The U.S. is off to a good start as it chases its first Women’s World Cup title in 16 years.

U.S. scores two early goals

The Women’s World Cup championship game is underway at BC Place.

Each team makes a quick foray into the other team’s end of the field, with the U.S. soon controlling the action.

The Americans earn a corner kick in the third minute after advancing the ball to Alex Morgan in the penalty box.

And the U.S. opens the scoring on a left-footed shot by Carli Lloyd off the corner kick. She has now scored a goal in four consecutive games.

Lloyd makes it 2-0 in the fifth minute. This time off a free kick. Lloyd has been completely unmarked on both scores, charging into the box from the edge of the area both times to clean up loose balls.

She now has five goals in the tournament.


For just the second time in seven Women’s World Cup games, U.S. Coach Jill Ellis is reusing a lineup she had previously started, leaving Abby Wambach on the bench to begin the final World Cup game of her storied career.

The skies above BC Place -- which is packed with American fans for Sunday’s final between the U.S. and Japan -- are cloudless but the air is heavy with the smell of smoke from nearby wildfires that have forced hundreds of families to evacuate their homes.

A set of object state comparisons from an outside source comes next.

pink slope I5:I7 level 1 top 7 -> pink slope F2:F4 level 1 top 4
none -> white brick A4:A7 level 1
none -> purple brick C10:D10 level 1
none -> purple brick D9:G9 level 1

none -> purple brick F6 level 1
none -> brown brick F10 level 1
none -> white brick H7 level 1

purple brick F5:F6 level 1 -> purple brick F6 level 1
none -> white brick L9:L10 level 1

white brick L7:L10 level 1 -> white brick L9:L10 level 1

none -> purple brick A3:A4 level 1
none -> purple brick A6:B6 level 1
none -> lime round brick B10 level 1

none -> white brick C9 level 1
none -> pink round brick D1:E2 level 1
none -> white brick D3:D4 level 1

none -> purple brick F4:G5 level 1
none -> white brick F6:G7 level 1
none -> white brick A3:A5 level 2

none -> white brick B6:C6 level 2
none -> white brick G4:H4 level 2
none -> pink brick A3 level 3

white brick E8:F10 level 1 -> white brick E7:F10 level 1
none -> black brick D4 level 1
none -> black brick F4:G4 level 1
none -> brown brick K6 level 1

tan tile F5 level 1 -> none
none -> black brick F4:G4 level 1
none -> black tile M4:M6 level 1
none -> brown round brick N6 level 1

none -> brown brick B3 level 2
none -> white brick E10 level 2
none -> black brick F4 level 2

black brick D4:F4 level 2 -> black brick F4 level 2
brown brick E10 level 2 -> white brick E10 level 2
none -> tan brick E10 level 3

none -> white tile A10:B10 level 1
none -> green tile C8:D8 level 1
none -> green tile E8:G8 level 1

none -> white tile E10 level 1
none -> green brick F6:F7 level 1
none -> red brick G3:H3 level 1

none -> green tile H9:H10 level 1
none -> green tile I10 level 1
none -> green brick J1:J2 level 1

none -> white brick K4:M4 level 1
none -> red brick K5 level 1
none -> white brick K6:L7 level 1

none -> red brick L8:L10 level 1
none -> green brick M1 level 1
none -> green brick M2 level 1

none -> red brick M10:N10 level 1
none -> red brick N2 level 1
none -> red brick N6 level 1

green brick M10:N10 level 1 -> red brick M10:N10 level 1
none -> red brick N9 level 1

Ash and haze from the fires are visible in parts of Vancouver and local hospitals have been treating dozens of people for respiratory problems caused by the smole.

Ellis will start Alex Morgan as a lone striker up top and use five women -- Carli Lloyd, Megan Rapinoe, Lauren Holiday, Morgan Brian and Tobin Heath -- in the midfield.

The backline remains unchanged with Ali Kreiger, Becky Sauerbrun, Julie Johnston and Megan Klingenberg starting in front of goalkeeper Hope Solo. That combination has produced five shutouts in this World Cup and has given up only one goal in 513 consecutive minutes.

To do that Solo has made just 12 saves, facing only 13 shots.

The U.S. will be looking to end a 16-year title drought in the World Cup, having last won the championship in 1999.

And the Americans will try to avenge the penalty-kick loss to Japan four years ago.

Wambach is seeking her first World Cup title.

“It’s been that thing that fuels our fire, that motivates us to do that extra sprint, to make that extra fight to extend and to search for that ball,” said Wambach, who admitted she can’t recall the exact date of any game she’s played in except that one. “It’s always there. That’s what happens with heartbreak. Heartbreak never goes away.”

On Sunday, Wambach and the U.S. get a chance to erase that heartbreak and grab the brass ring in the final of this year’s World Cup before a sellout crowd at Vancouver’s BC Place.

“All I care about,” Wambach said Friday “is winning this World Cup.”

Yet no matter the outcome of today’s final, the big winner figures to be the sport. Once written off as a boring diversion for immigrants and young children, soccer is now drawing passionate interest across the U.S.

“I feel like we are building on what happened last year in the World Cup in terms of just the general population being exposed to the game, so it’s important for us,” said Jill Ellis, head coach of the U.S. “It continues to excite little girls who want to go out and kick a ball and think they can maybe be on the team and play in a World Cup.”

Today’s final is already oversold with SeatGeek, a major Web-based ticket agency, which called it the most expensive soccer match in North America since at least 2010.

More than $2.8 million worth of tickets are expected to change hands on the secondary market alone, and tickets for the final match are selling for more than $700.